For colony-forming unit (CFU) assay, CD34⁺ cells were thawed in a 37°C water bath. Cells were spun down and resuspended in IMDM without FBS. Cell viability was assessed with trypan blue staining and counted with a Bio-Rad TC20 cell counter. Live normal CD34⁺ cells (4 × 10³) were mixed with 4 mL of MethoCult Optimum medium (H4034, StemCell Technologies) supplemented with IgG or tocilizumab at a final concentration of 50 μg/mL. Given the potentially lower number of colonies generated from MDS patient CD34⁺ cells (55), 8 × 10³ live patient CD34⁺ cells were mixed with 4 mL of MethoCult Optimum medium supplemented with human IgG isotype control or tocilizumab at a final concentration of 50 μg/mL. The cell suspension was vigorously mixed by vortexing, and subsequently aliquoted at 1 mL per well in 6-well plates. The vacant wells were filled with distilled water to prevent the MethoCult from drying out. Fourteen days after seeding, the CFU assay was ready for evaluation. Colonies were counted under an inverted microscope (EVOS M5000, Thermo Fisher Scientific), and the colonies were identified by 2 independent individuals.
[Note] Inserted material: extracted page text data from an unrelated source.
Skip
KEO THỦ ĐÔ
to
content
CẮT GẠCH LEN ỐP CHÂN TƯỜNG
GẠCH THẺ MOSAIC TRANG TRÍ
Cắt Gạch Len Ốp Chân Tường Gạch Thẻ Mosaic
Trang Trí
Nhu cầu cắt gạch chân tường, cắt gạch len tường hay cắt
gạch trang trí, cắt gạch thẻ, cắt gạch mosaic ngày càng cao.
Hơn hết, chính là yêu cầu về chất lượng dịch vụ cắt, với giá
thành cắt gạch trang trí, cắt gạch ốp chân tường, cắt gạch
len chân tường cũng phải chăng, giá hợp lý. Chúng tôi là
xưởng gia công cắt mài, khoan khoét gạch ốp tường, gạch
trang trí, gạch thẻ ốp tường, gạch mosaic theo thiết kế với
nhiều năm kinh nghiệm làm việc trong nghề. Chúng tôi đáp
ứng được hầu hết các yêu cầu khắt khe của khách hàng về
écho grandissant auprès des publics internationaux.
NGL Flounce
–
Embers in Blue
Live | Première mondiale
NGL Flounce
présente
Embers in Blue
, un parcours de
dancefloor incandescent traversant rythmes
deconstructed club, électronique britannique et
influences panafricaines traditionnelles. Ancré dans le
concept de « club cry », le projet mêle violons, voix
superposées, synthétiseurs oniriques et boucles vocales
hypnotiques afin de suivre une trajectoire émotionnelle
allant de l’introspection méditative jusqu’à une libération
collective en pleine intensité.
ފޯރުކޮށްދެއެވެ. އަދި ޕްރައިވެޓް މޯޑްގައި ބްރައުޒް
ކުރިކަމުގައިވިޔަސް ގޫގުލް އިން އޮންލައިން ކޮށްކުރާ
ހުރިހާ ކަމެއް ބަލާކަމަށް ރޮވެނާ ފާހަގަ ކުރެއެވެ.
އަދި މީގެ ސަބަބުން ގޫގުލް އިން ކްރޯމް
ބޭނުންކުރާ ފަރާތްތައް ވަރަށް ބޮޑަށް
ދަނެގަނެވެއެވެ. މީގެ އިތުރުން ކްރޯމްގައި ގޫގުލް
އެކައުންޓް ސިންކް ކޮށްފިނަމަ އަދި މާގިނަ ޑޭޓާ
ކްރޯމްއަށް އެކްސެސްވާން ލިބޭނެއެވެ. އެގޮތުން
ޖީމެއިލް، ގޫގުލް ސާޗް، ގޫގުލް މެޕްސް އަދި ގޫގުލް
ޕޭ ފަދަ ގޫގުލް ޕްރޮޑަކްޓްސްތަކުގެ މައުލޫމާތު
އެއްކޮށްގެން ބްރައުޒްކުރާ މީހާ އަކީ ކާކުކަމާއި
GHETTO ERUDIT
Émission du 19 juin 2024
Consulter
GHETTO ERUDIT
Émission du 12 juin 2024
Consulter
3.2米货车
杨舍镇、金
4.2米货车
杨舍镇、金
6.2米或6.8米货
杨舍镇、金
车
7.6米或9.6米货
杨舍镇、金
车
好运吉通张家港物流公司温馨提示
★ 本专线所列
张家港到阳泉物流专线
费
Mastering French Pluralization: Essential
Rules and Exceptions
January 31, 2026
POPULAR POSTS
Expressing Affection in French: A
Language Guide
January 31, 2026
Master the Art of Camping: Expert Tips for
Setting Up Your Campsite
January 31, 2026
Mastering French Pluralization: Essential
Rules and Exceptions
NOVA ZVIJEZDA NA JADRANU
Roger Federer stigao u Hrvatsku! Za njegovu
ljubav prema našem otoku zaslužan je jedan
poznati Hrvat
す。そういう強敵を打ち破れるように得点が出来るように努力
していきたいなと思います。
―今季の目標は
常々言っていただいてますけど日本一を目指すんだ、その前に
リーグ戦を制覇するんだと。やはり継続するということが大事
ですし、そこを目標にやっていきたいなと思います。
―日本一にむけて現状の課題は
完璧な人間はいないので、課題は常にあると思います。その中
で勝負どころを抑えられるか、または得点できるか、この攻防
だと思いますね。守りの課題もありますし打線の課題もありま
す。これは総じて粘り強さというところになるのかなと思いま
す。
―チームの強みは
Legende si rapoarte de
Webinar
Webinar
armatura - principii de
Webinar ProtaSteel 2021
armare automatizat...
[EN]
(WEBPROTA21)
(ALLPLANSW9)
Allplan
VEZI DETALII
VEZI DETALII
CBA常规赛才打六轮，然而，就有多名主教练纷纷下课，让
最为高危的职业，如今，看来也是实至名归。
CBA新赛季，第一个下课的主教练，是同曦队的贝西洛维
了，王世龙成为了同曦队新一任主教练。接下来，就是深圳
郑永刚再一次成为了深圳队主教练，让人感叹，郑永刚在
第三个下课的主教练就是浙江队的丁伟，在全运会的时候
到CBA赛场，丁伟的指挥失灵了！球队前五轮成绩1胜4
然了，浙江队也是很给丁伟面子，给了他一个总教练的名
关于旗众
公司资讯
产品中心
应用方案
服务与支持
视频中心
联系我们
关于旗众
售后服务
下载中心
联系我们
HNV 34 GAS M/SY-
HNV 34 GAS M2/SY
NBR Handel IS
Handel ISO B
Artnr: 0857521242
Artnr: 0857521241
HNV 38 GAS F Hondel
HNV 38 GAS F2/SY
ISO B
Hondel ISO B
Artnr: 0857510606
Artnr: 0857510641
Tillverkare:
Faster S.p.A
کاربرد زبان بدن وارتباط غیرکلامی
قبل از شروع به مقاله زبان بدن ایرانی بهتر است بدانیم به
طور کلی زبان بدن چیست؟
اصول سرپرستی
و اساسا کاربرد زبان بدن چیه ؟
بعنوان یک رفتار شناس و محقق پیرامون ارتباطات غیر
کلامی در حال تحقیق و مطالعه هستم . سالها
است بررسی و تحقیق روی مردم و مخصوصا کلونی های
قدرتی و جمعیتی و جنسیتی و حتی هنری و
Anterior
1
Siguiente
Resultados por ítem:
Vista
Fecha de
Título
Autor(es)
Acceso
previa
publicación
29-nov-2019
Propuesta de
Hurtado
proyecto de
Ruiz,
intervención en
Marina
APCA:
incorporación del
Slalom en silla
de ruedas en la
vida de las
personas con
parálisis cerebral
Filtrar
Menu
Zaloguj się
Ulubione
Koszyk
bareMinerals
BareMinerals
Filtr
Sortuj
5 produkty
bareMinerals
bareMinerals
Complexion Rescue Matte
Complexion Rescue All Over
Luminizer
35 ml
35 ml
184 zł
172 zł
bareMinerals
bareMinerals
Testing of IL-6 signaling. Mononuclear cells were obtained from wild-type bone marrow cells after RBC lysis (eBioscience). Cells were resuspended in serum-free RPMI 1640 medium; 1 × 10⁶ cells were then seeded in each well of a 12-well plate. Cells were treated with anti–mouse IL-6 antibody (BE0046, InVivoMAb) or mouse gp130 Fc chimera for 1 hour under culture condition. Mouse IgG1 isotype control and control Fc fusion protein (Enzo Life Sciences) were used as negative controls for anti–mouse IL-6 antibody and mouse gp130 Fc chimera, respectively. Cells were challenged with mouse recombinant IL-6 at a final concentration of 10 ng/mL for 15 minutes and then harvested with RIPA buffer for Western blot analyses.

Statistics. Results are expressed as mean ± SEM or mean ± SD, as indicated. The statistical analysis was performed with 2-tailed Student’s t test, 1-way ANOVA with Tukey’s multiple-comparison test, or 2-way ANOVA with Tukey’s multiple-comparison test using GraphPad Prism v8.0 software. Survival curves were compiled using Kaplan-Meier algorithms of Prism software, and significance was assessed using the log-rank (Mantel-Cox) test. P less than 0.05 was considered statistically significant.

Study approval. MDS patient samples were obtained from leftover diagnostic specimens at the Department of Pathology, Northwestern University. The study protocol was approved by the institutional review board at Northwestern University.

All the animal experiments were conducted in accordance with the Guide for the Care and Use of Laboratory Animals (National Academies Press, 2011) and approved by the Institutional Animal Care and Use Committee at Northwestern University.